原文节选
□ □ □ □ □ □ □
微信公众号爬虫 python

转载

mob64ca14116c53 2024-09-14 22:13:20

文章标签 微信公众号爬虫 python python html 公众号微信公众号 文章分类 Python 后端开发

"""
    通过搜狗搜索中的微信搜索入口爬取微信公众号文章(selenium)
"""
import re
import os
import json
import time
import requests
from pyquery import PyQuery
from urllib.parse import quote
from selenium import webdriver


class WeChatSpider:
    def __init__(self, keywords):
        """构造函数"""
        self.keywords = keywords
        # 搜狐微信搜索链接入口
        self.so_gou_search_url = 'http://weixin.sogou.com/weixin?type=1&query=%s&ie=utf8&s_from=input&_sug_=n&_sug_type_=' % quote(self.keywords)
        # 爬虫伪装头部设置
        self.headers = {'User-Agent': 'Mozilla/5.0 (Windows NT 10.0; Win64; x64) AppleWebKit/537.36 (KHTML, like Gecko) Chrome/69.0.3497.92 Safari/537.36'}
        # 设置操作超时时长
        self.timeout = 5
        # 爬虫模拟在一个request.session中完成
        self.s = requests.Session()

    def get_search_result_by_keywords(self):
        """搜索入口地址，以公众为关键字搜索该公众号"""
        self.log('搜索地址为：%s' % self.so_gou_search_url)
        return self.s.get(self.so_gou_search_url, headers=self.headers, timeout=self.timeout).content

    def get_wx_url_by_sougou_search_html(self, sougou_search_html):
        """根据返回sougou_search_html，从中获取公众号主页链接"""
□ □ □ □ □ □ □
数据摘录

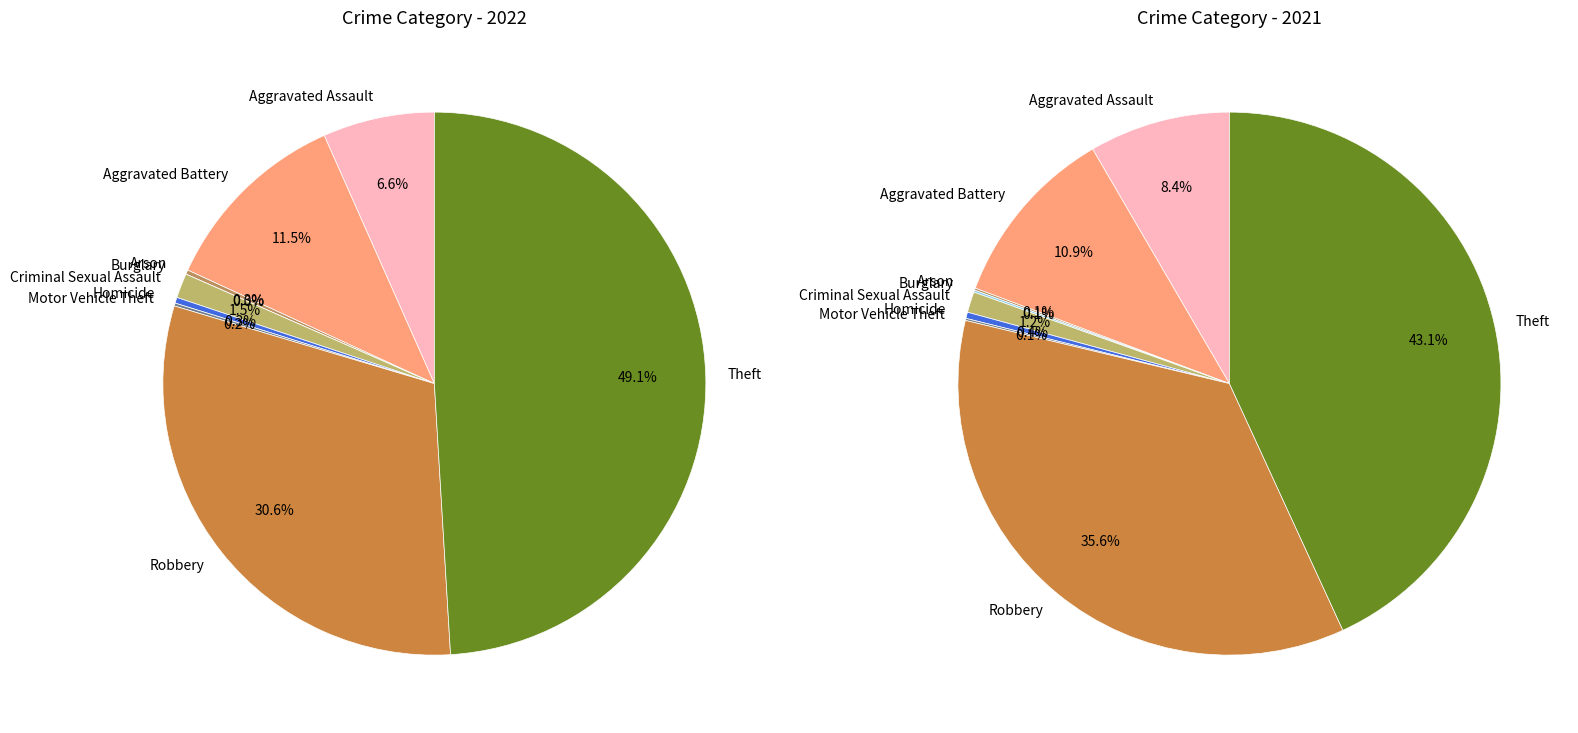

Which category has the biggest portion of the pie?

Theft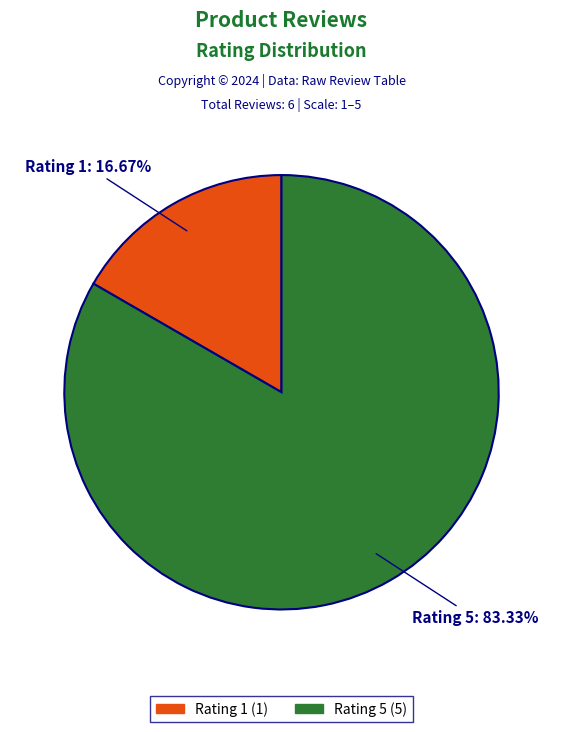

To the nearest percent, what percentage of the pie is Rating 5?

83%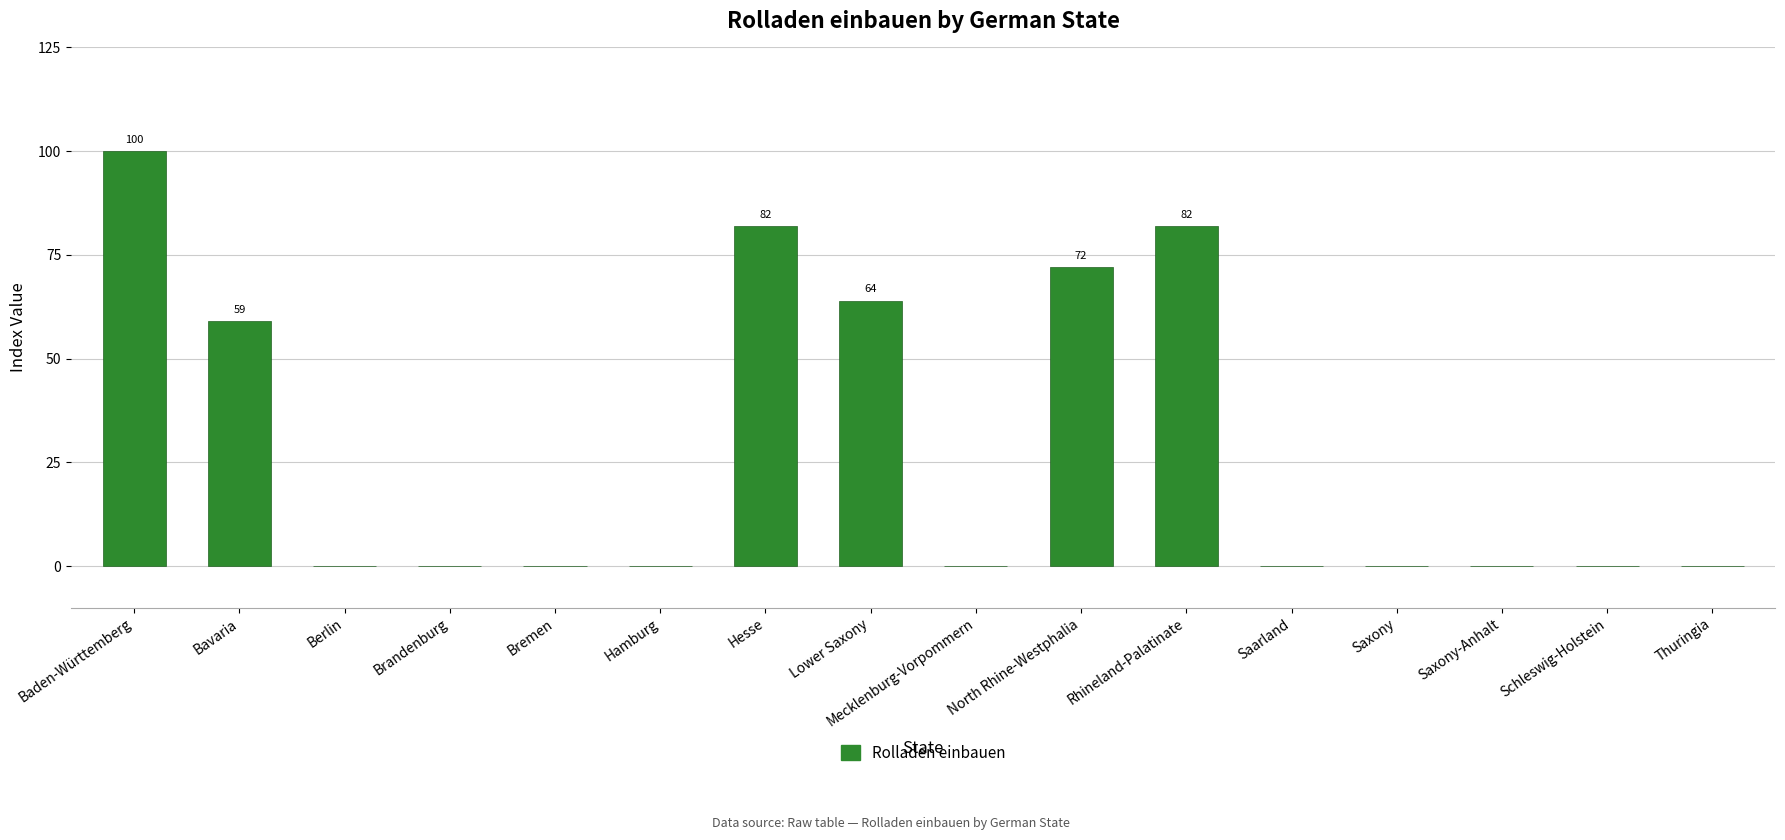

The chart shows a value of 82 at Rhineland-Palatinate. True or false?

True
□ □ □ □ □ □ □
任务
判断以下说法是否与微信公众号爬虫代码一致，逐条回答"是"或"否"，并原样引用代码中起决定作用的文字。
1. 代码把操作超时时长设为 5。
2. 爬虫的每次请求都单独建立连接，不使用会话。
3. 该爬虫经由搜狗搜索里的微信搜索入口抓取公众号文章。

参考答案
1. 是。"self.timeout = 5"
2. 否。"爬虫模拟在一个request.session中完成"
3. 是。"通过搜狗搜索中的微信搜索入口爬取微信公众号文章(selenium)"